■ **THE PROBLEM**: Write out the lines of the records below as one numbered list, skipping blank lines and leaving out the pictures.

■ **DATA FOR REVIEW**:
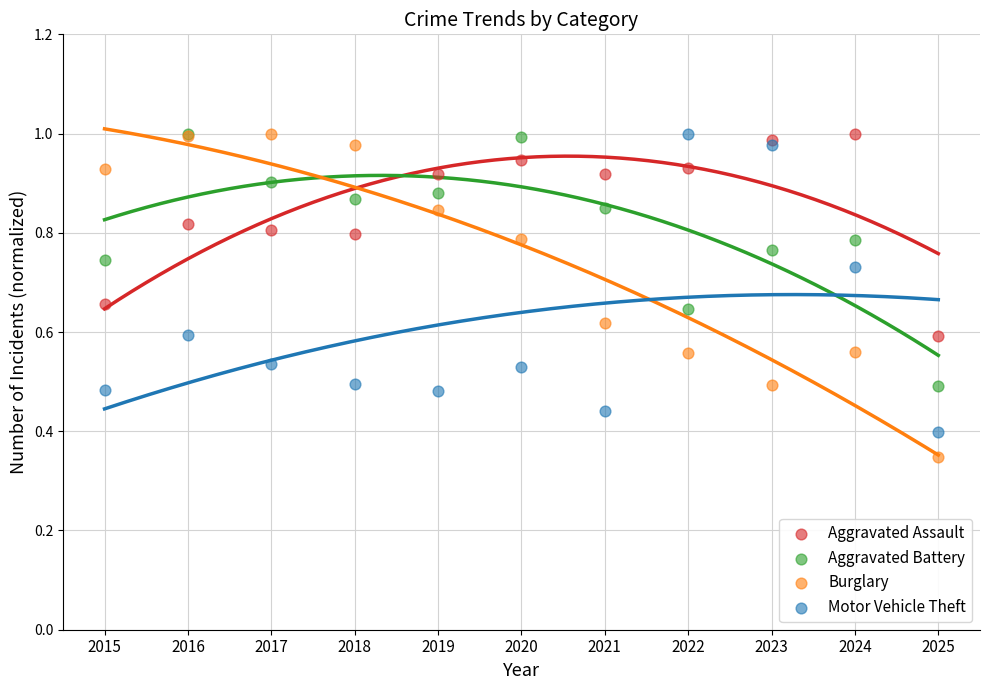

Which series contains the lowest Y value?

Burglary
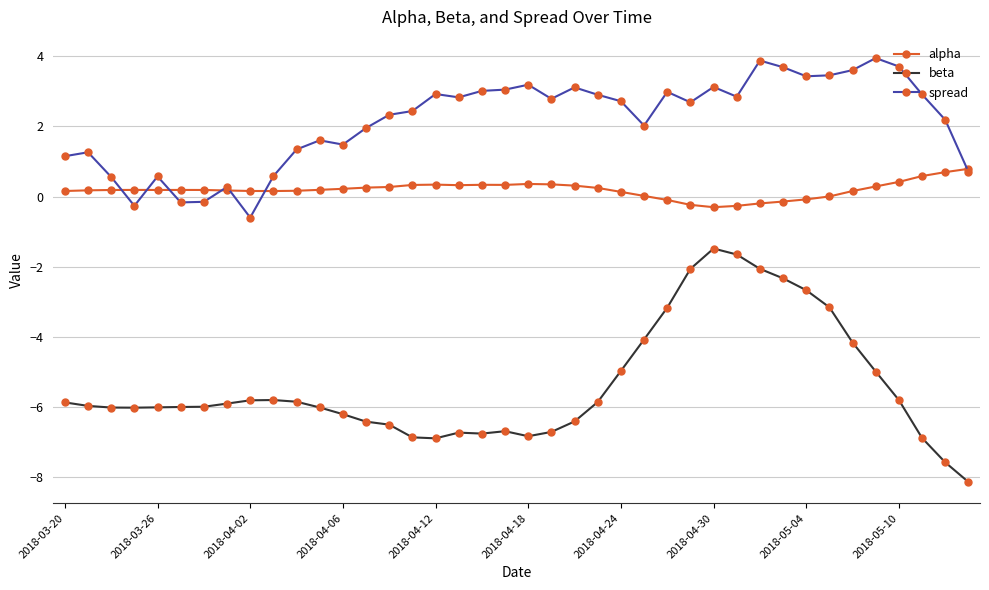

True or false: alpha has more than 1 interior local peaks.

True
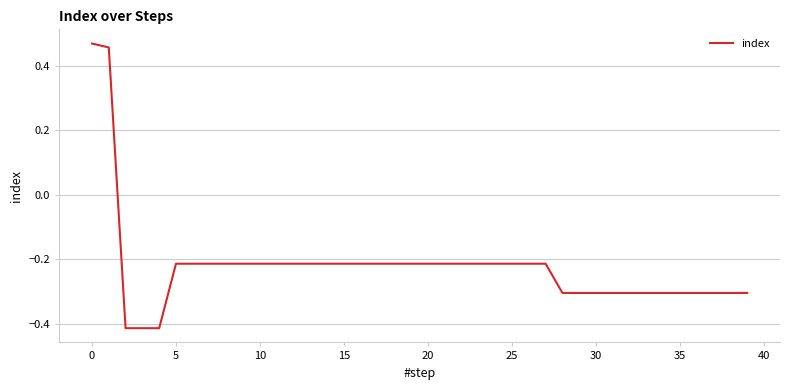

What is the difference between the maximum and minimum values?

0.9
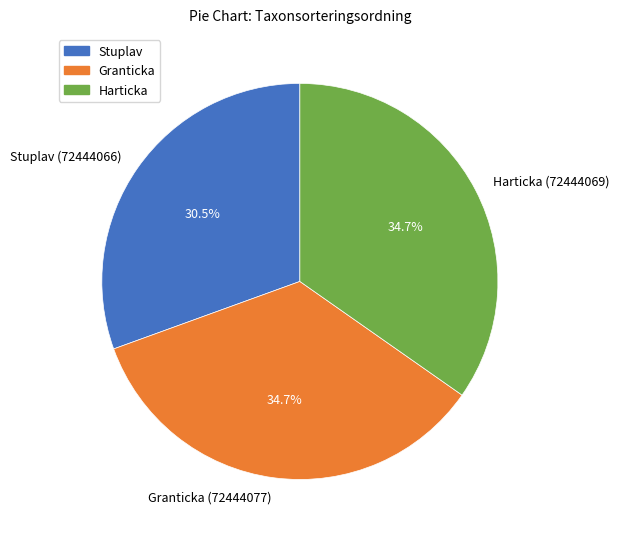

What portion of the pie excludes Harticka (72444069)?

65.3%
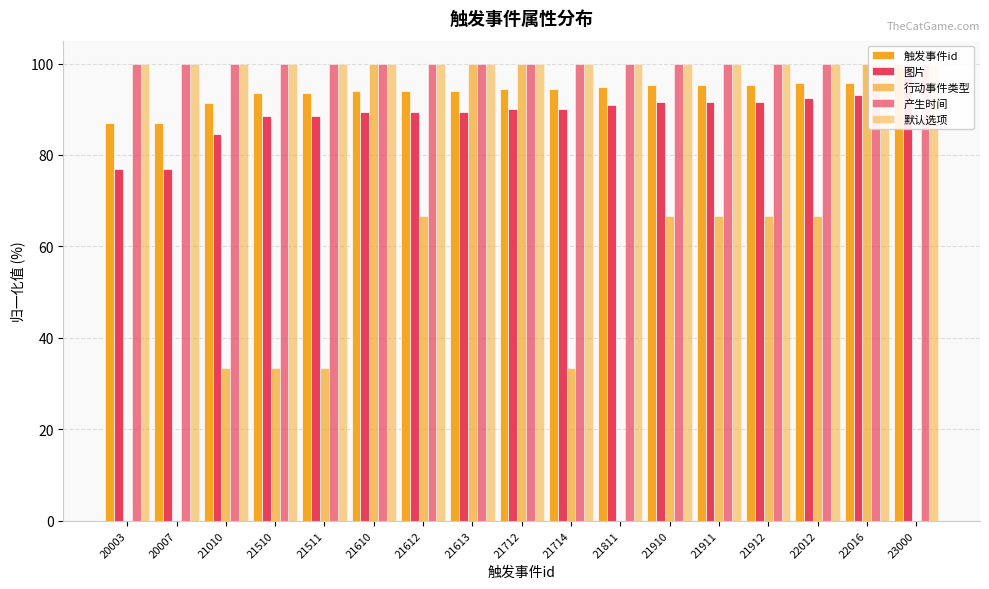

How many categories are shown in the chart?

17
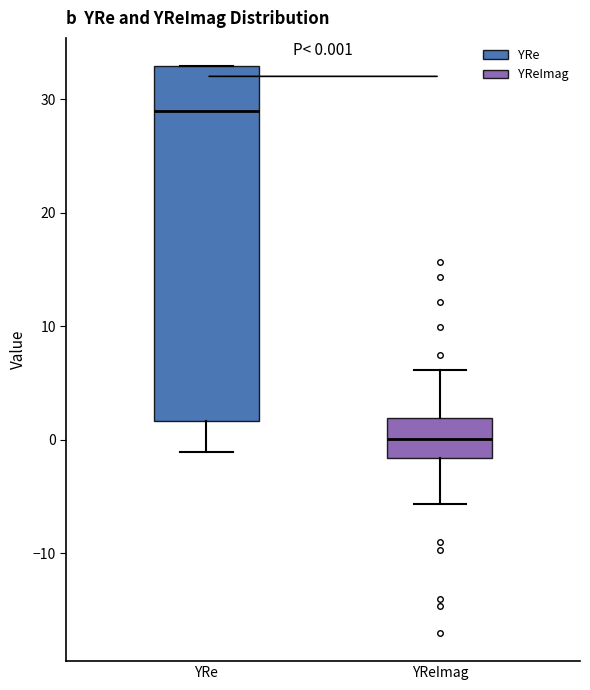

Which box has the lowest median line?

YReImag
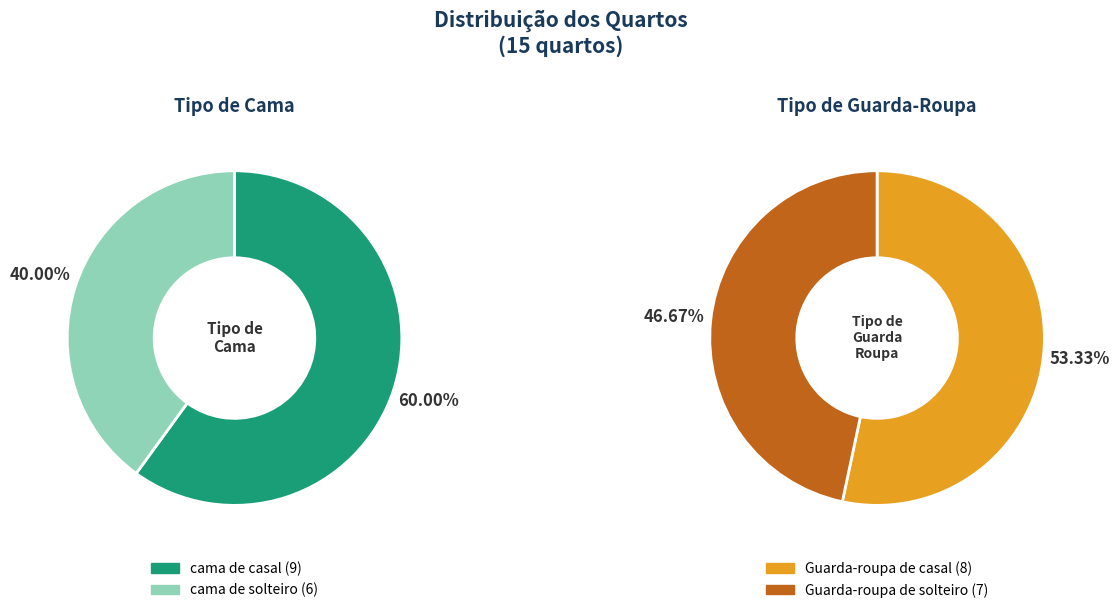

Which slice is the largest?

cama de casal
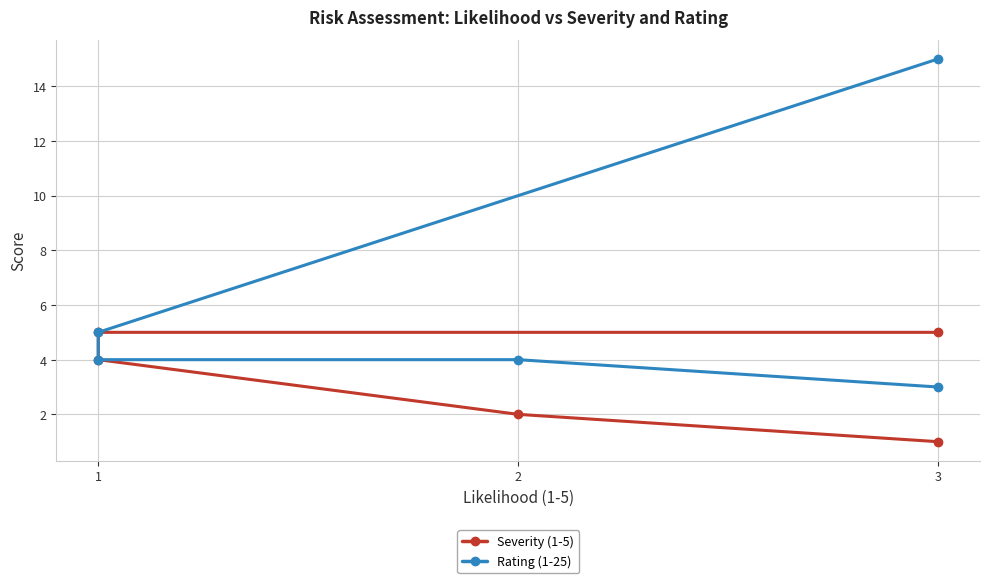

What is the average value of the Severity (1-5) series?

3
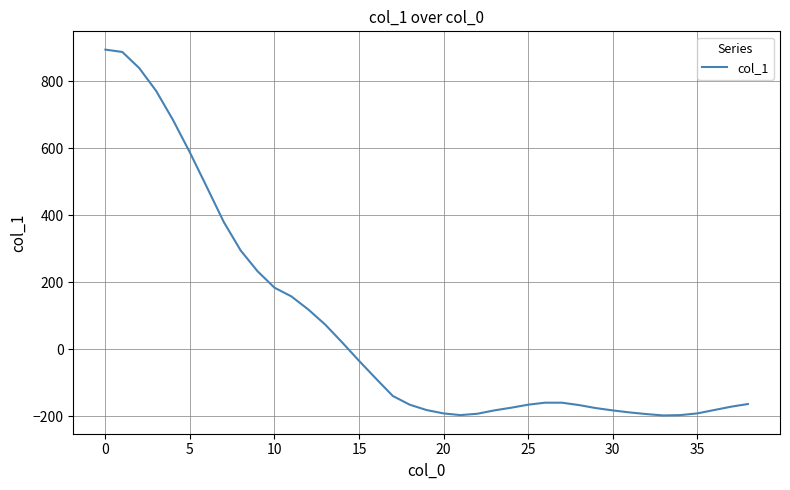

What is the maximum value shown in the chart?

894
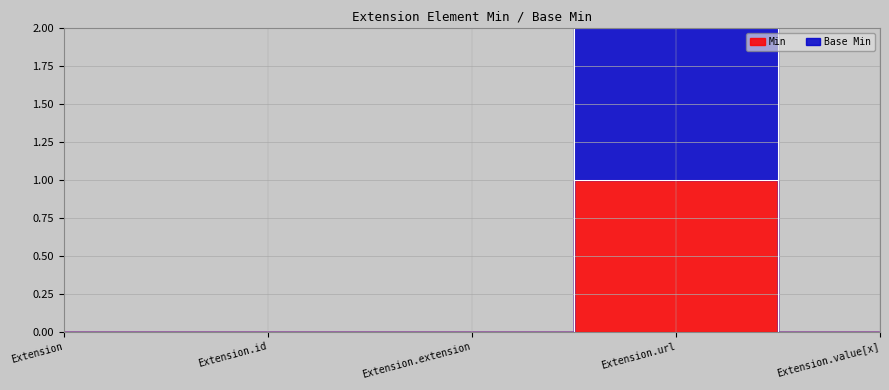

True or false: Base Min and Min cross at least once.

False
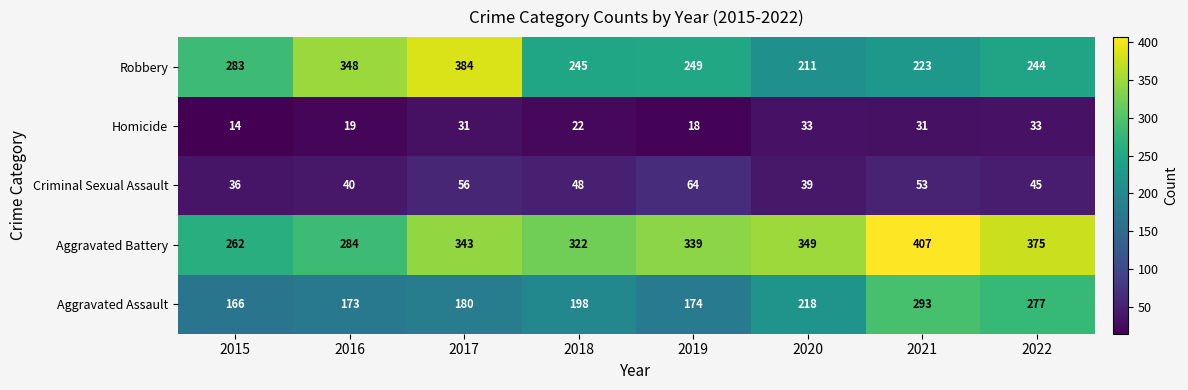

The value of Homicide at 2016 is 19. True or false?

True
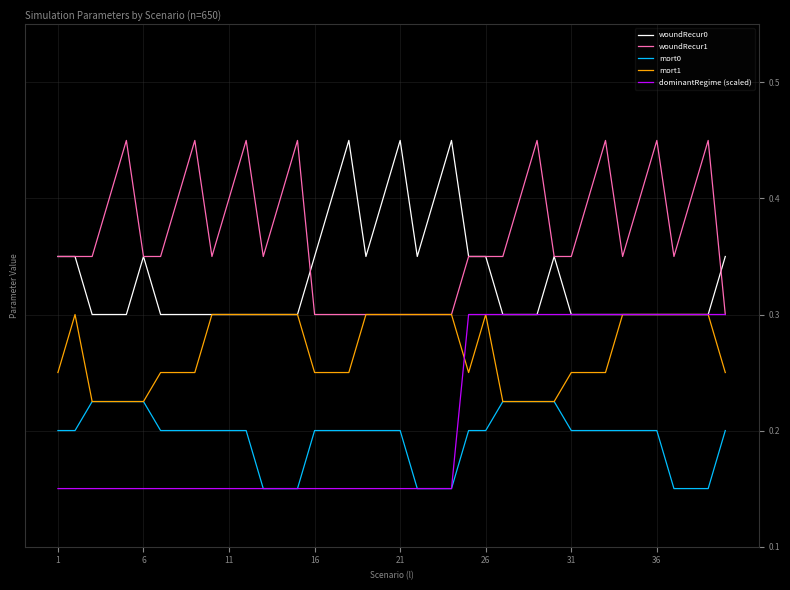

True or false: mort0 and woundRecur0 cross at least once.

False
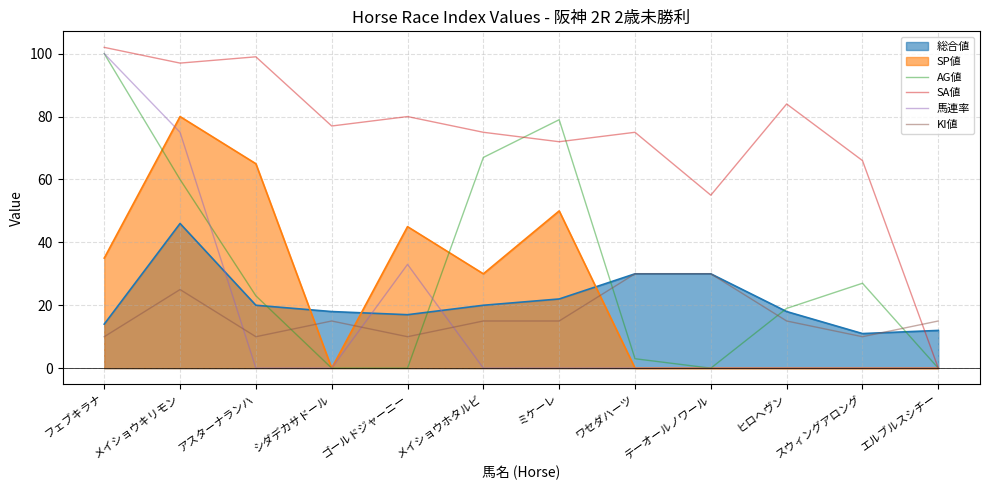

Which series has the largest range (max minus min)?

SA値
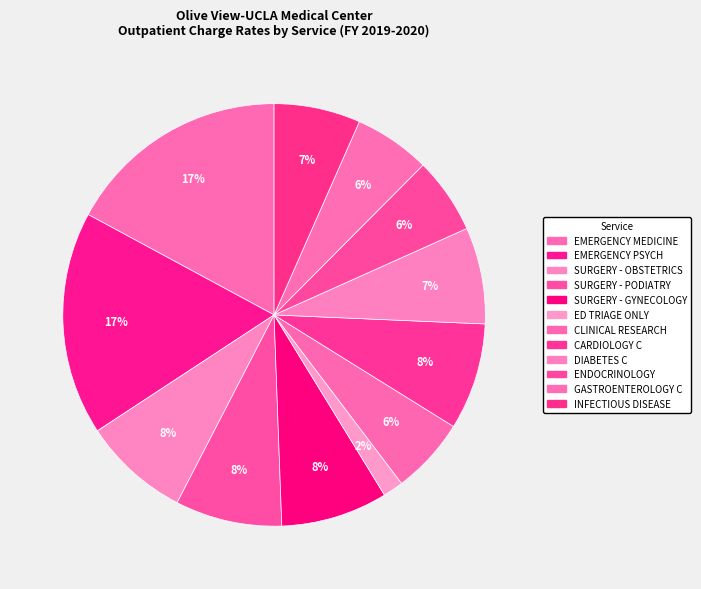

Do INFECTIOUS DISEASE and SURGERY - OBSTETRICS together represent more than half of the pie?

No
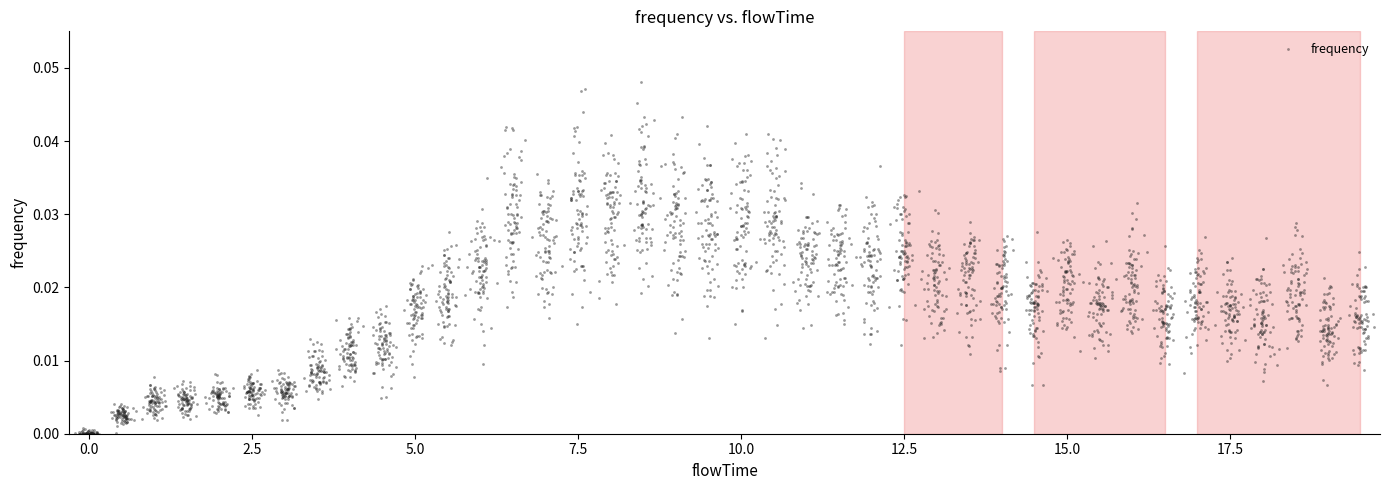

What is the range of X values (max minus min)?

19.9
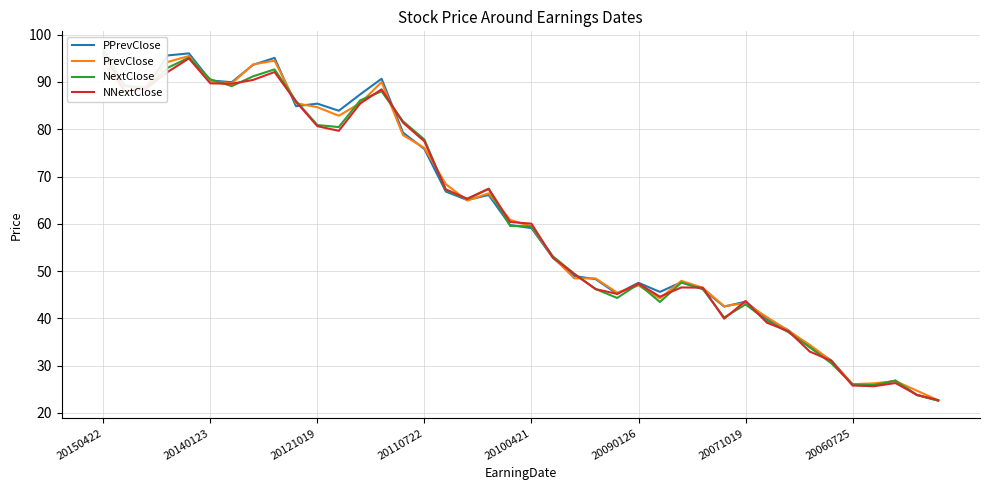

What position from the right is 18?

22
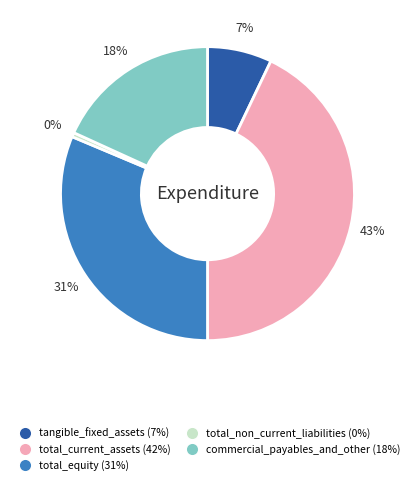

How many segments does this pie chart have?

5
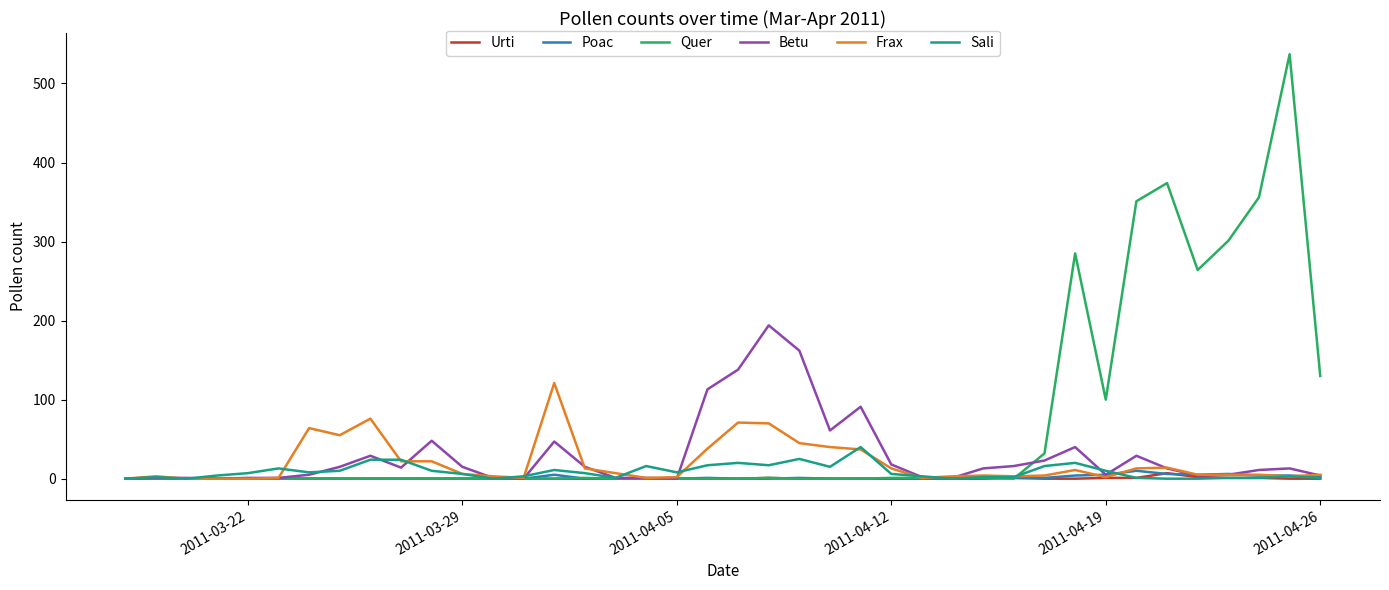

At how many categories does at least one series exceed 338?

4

■ **SOLUTION BELOW**:
1. Which series contains the lowest Y value?
2. Burglary
3. True or false: alpha has more than 1 interior local peaks.
4. True
5. What is the difference between the maximum and minimum values?
6. 0.9
7. What portion of the pie excludes Harticka (72444069)?
8. 65.3%
9. How many categories are shown in the chart?
10. 17
11. Which box has the lowest median line?
12. YReImag
13. Which slice is the largest?
14. cama de casal
15. What is the average value of the Severity (1-5) series?
16. 3
17. What is the maximum value shown in the chart?
18. 894
19. True or false: Base Min and Min cross at least once.
20. False
21. The value of Homicide at 2016 is 19. True or false?
22. True
23. True or false: mort0 and woundRecur0 cross at least once.
24. False
25. Which series has the largest range (max minus min)?
26. SA値
27. Do INFECTIOUS DISEASE and SURGERY - OBSTETRICS together represent more than half of the pie?
28. No
29. What is the range of X values (max minus min)?
30. 19.9
31. What position from the right is 18?
32. 22
33. How many segments does this pie chart have?
34. 5
35. At how many categories does at least one series exceed 338?
36. 4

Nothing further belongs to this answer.